» **EXERCISE INPUT**:
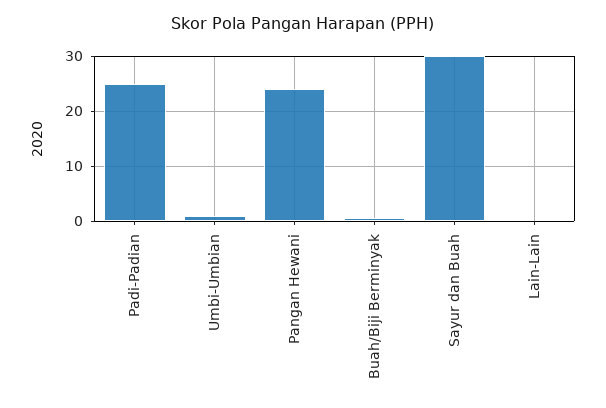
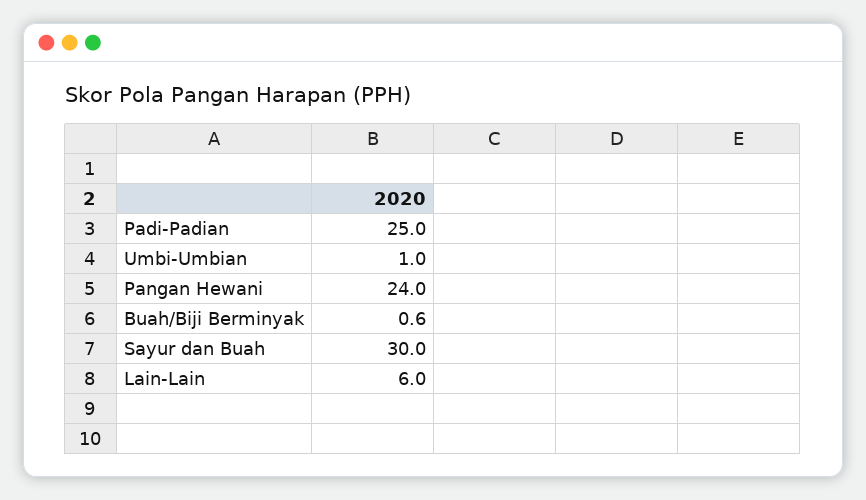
Lain-Lain: 0 -> 6

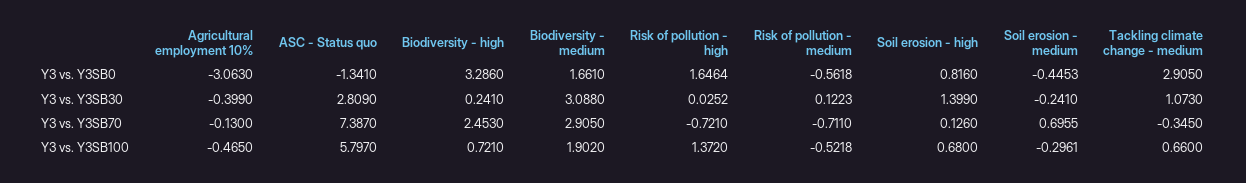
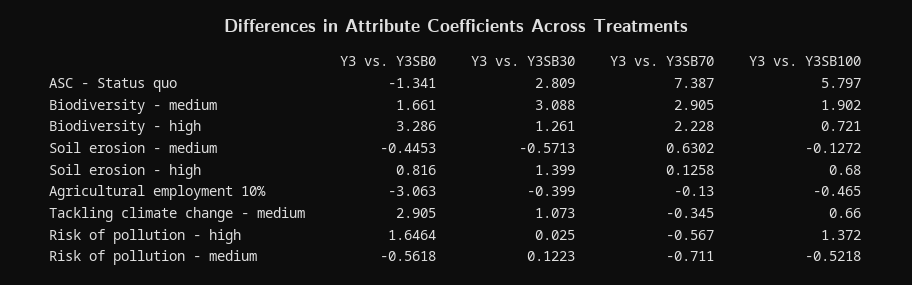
Biodiversity - high, Y3 vs. Y3SB30: 0.241 -> 1.261
Risk of pollution - high, Y3 vs. Y3SB30: 0.0252 -> 0.025
Soil erosion - medium, Y3 vs. Y3SB30: -0.241 -> -0.5713
Biodiversity - high, Y3 vs. Y3SB70: 2.453 -> 2.228
Risk of pollution - high, Y3 vs. Y3SB70: -0.721 -> -0.567
Soil erosion - high, Y3 vs. Y3SB70: 0.126 -> 0.1258
Soil erosion - medium, Y3 vs. Y3SB70: 0.6955 -> 0.6302
Soil erosion - medium, Y3 vs. Y3SB100: -0.2961 -> -0.1272

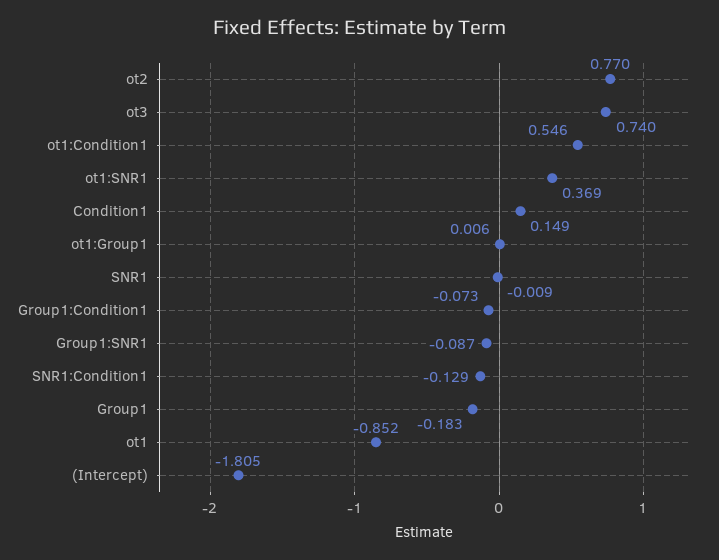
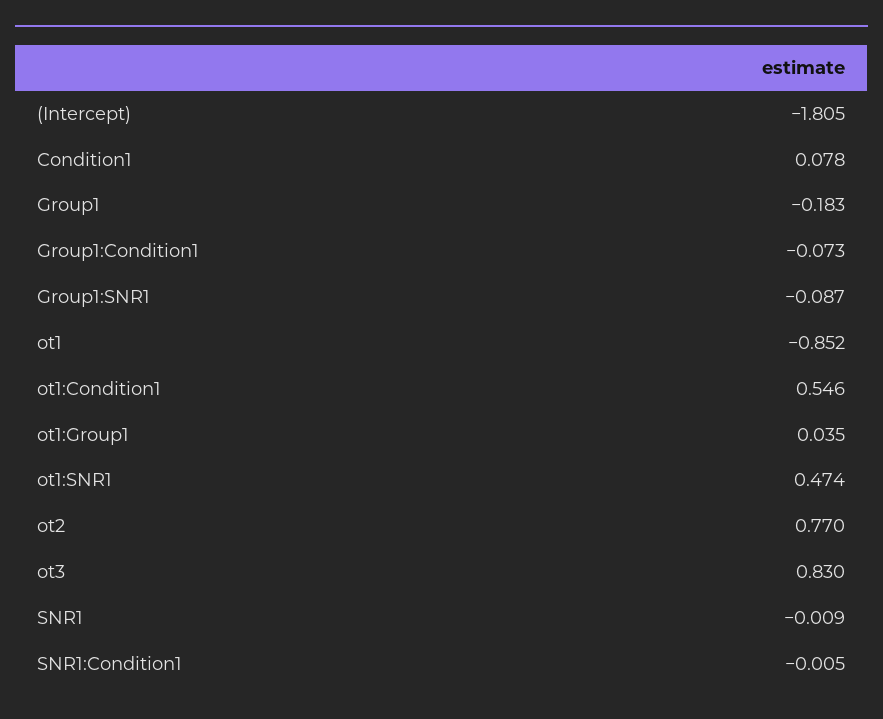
ot3: 0.74 -> 0.83
ot1:SNR1: 0.369 -> 0.474
Condition1: 0.149 -> 0.078
ot1:Group1: 0.006 -> 0.035
SNR1:Condition1: -0.129 -> -0.005

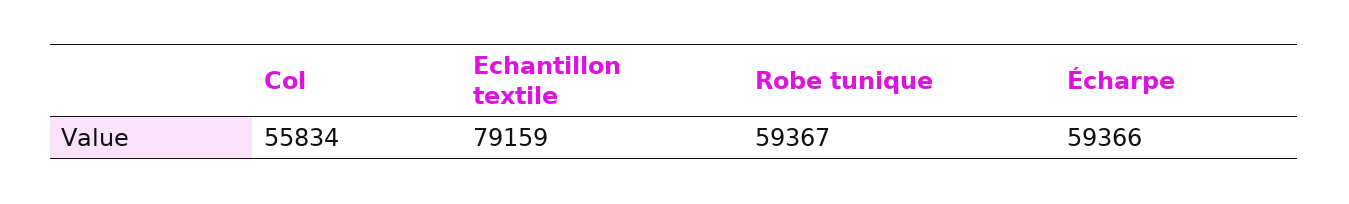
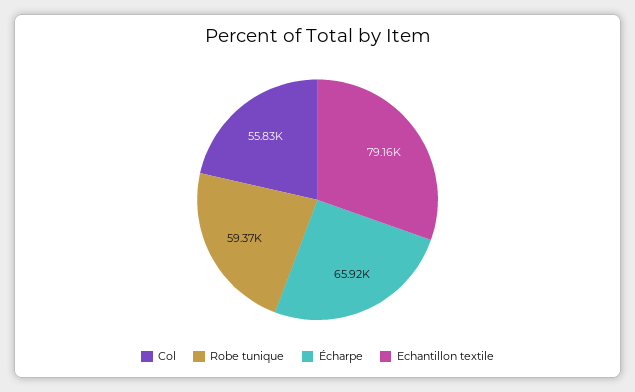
Écharpe: 59366 -> 65920

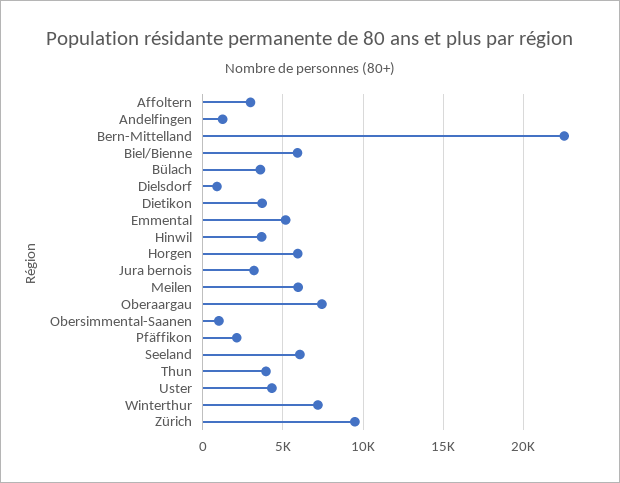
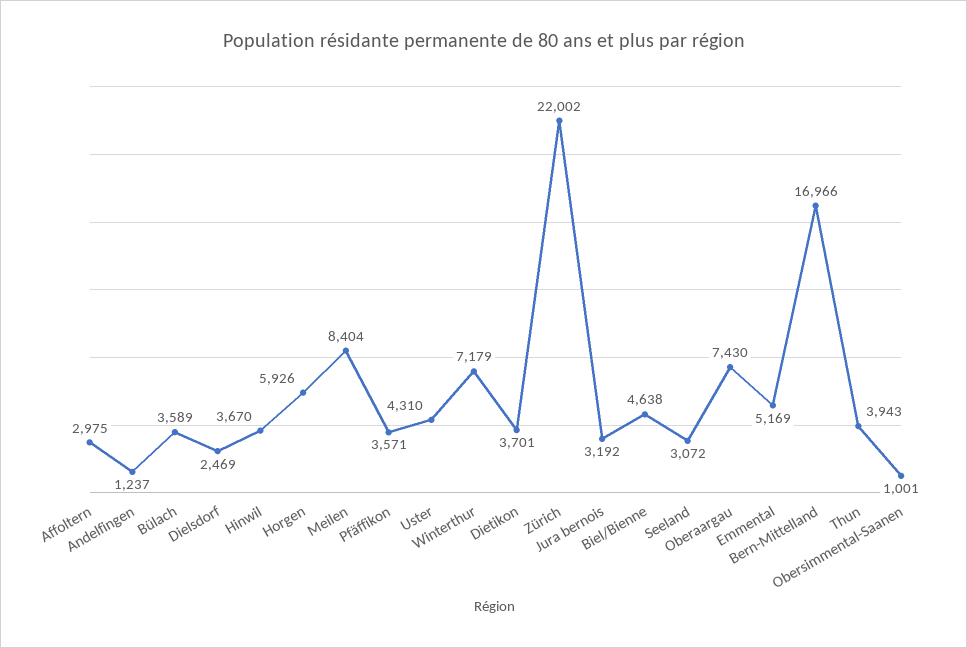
Bern-Mittelland: 22500 -> 16966
Biel/Bienne: 6000 -> 4638
Dielsdorf: 1000 -> 2469
Meilen: 6000 -> 8404
Pfäffikon: 2000 -> 3571
Seeland: 6000 -> 3072
Zürich: 9500 -> 22002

» **WORK ORDER**: Make a list of all lines in the data that contain "high".

» **OUTPUT OF THE EXERCISE**:
Biodiversity - high, Y3 vs. Y3SB30: 0.241 -> 1.261
Risk of pollution - high, Y3 vs. Y3SB30: 0.0252 -> 0.025
Biodiversity - high, Y3 vs. Y3SB70: 2.453 -> 2.228
Risk of pollution - high, Y3 vs. Y3SB70: -0.721 -> -0.567
Soil erosion - high, Y3 vs. Y3SB70: 0.126 -> 0.1258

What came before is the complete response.